Text:
COURT OF APPEAL FOR ONTARIO
CITATION: Rajmohan v. Norman H. Solmon Family Trust, 2014 ONCA 352
DATE: 2014-05-05
DOCKET: C57972
Juriansz, Tulloch and Strathy JJ.A.
BETWEEN
Rajadurai Rajmohan
Plaintiff
and
Norman H. Solmon Family Trust and Norman Harry Solmon
Defendants (Appellant)
and
Dilani Gunarajah and Therese Selvamahal Edward Chandran as trustee of the Estate of Thambirajah Edward Chandran
Third Parties (Respondent)
Counsel:
Cameron J. Wetmore, for the appellant
Charles Sinclair, for respondent
Heard: April 28, 2014
On appeal from the order of Justice Victoria R. Chiappetta of the Superior Court of Justice, dated October 21, 2013.
ENDORSEMENT
[1] The appellant appeals from the order of the motion judge dismissing its third party claim against the respondent on a motion for summary judgment. The appellant is the assignee of mortgages that the plaintiff granted to the late Norman Solmon. The respondent is the estate trustee of the late Mr. Chandran, who acted for Mr. Solmon on the mortgages. Mr. Chandran also acted for the mortgagors on the transaction. More than two years after the death of Mr. Chandran, the appellant filed its third party claim alleging solicitor’s negligence. The motion judge dismissed that claim on the basis that it was time-barred by s. 38 (3) of the Trustee Act, R.S.O. 1990, c. T.23. Section 38 (3) of the Trustee Act provides that an action against an executor or administrator of a deceased person shall not be brought more than two years after the death of the deceased.

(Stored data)
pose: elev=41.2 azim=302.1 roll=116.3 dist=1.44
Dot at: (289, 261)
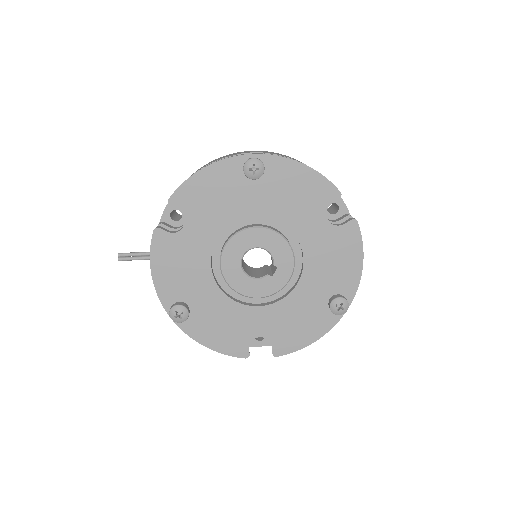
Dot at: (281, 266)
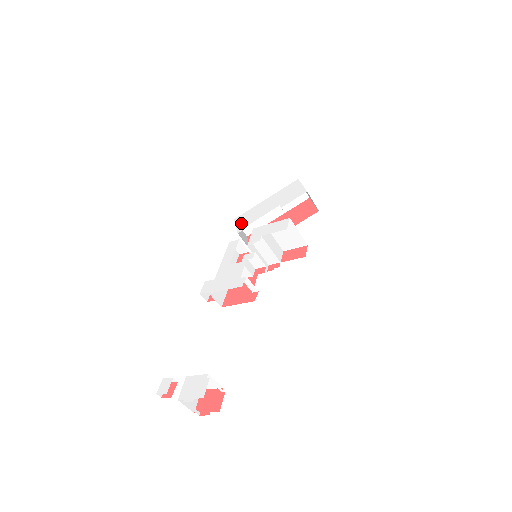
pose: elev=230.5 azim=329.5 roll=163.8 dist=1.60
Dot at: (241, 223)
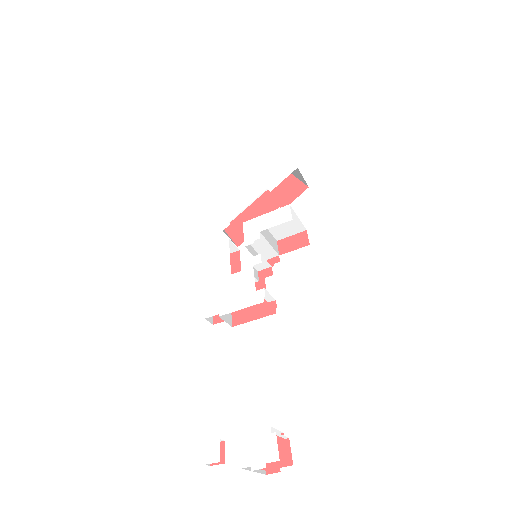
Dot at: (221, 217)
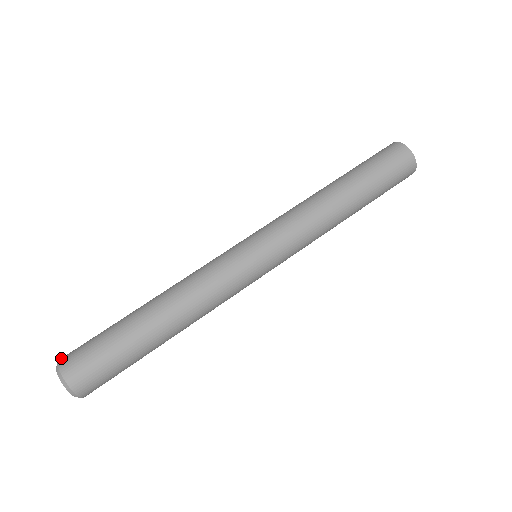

---

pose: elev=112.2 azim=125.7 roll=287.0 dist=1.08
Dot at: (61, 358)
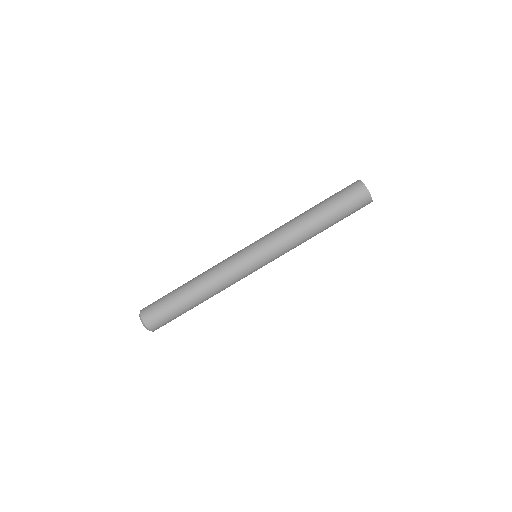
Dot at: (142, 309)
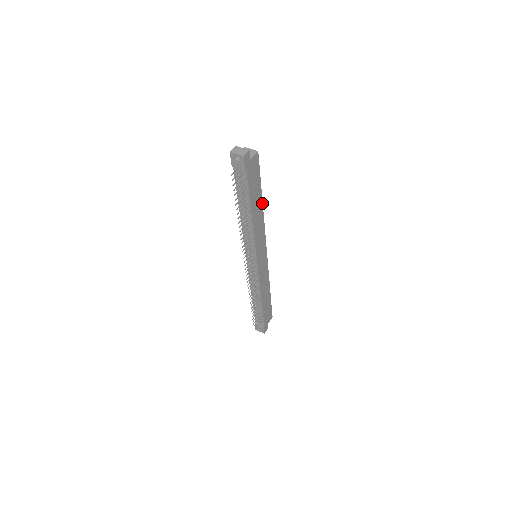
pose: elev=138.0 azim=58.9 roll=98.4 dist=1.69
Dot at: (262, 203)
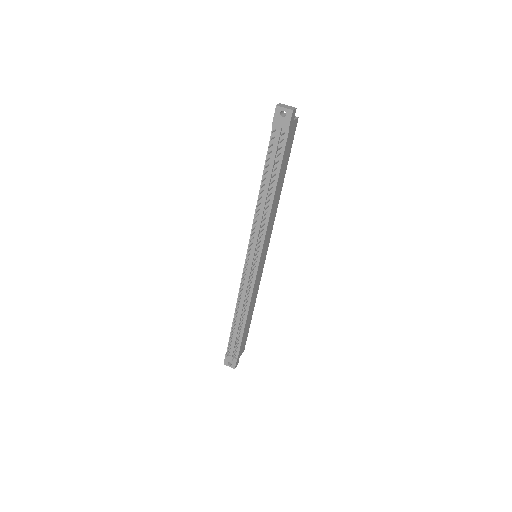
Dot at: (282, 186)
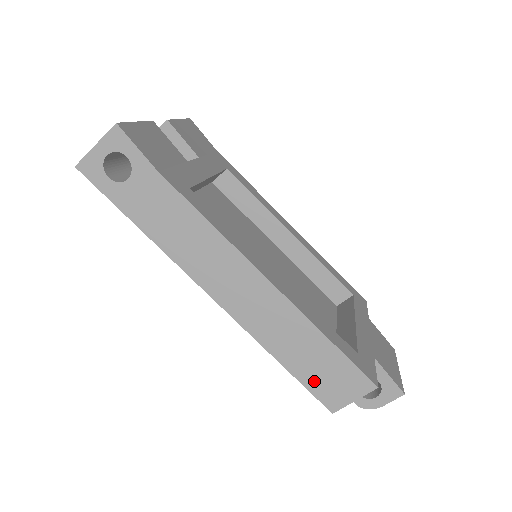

* * *

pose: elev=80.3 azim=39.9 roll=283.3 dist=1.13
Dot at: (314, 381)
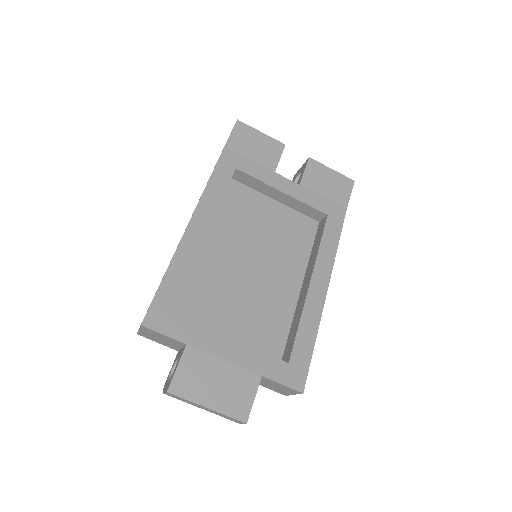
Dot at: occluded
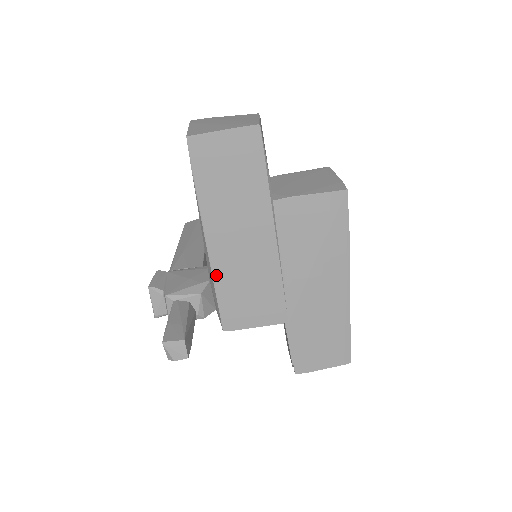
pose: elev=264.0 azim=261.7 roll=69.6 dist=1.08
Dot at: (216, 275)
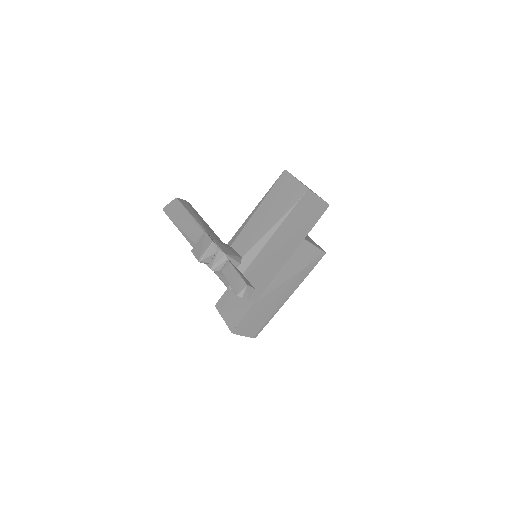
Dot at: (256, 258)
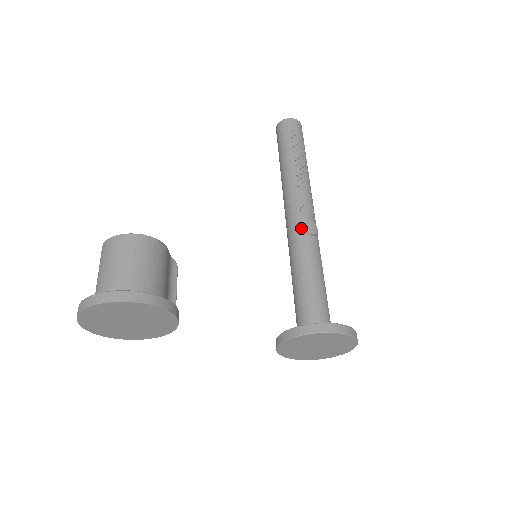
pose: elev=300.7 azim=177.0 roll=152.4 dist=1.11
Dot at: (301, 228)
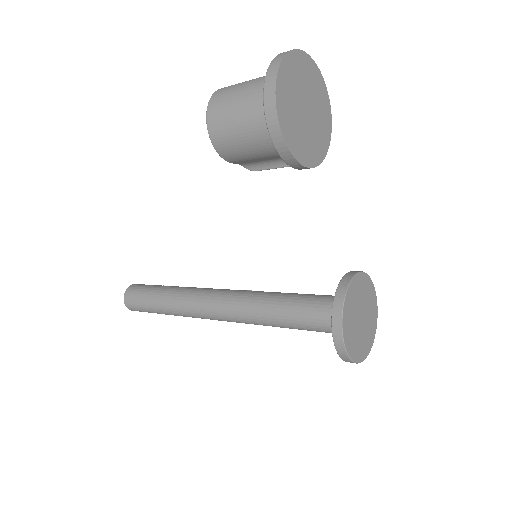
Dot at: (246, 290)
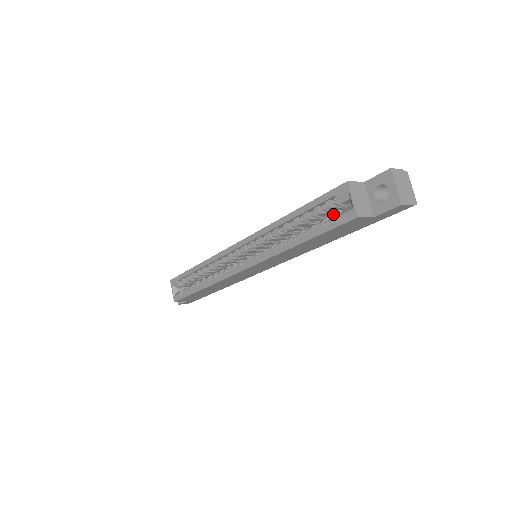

Set tasks:
**a.** Reproduce the passage of the appeal ruling starting at "ENDORSEMENT" and ending at "of the deceased.".
**b.** Render the rows starting at the line containing "pose: elev=41.2 azim=302.1" and ending at the line containing "Dot at: (221, 217)" as a JSON list of strings, one string per line, with blank lines omitted. Leave the pictures out.

Solved problems:
**a.**
ENDORSEMENT
[1] The appellant appeals from the order of the motion judge dismissing its third party claim against the respondent on a motion for summary judgment. The appellant is the assignee of mortgages that the plaintiff granted to the late Norman Solmon. The respondent is the estate trustee of the late Mr. Chandran, who acted for Mr. Solmon on the mortgages. Mr. Chandran also acted for the mortgagors on the transaction. More than two years after the death of Mr. Chandran, the appellant filed its third party claim alleging solicitor’s negligence. The motion judge dismissed that claim on the basis that it was time-barred by s. 38 (3) of the Trustee Act, R.S.O. 1990, c. T.23. Section 38 (3) of the Trustee Act provides that an action against an executor or administrator of a deceased person shall not be brought more than two years after the death of the deceased.

**b.**
[
  "pose: elev=41.2 azim=302.1 roll=116.3 dist=1.44",
  "Dot at: (289, 261)",
  "Dot at: (281, 266)",
  "pose: elev=230.5 azim=329.5 roll=163.8 dist=1.60",
  "Dot at: (241, 223)",
  "Dot at: (221, 217)"
]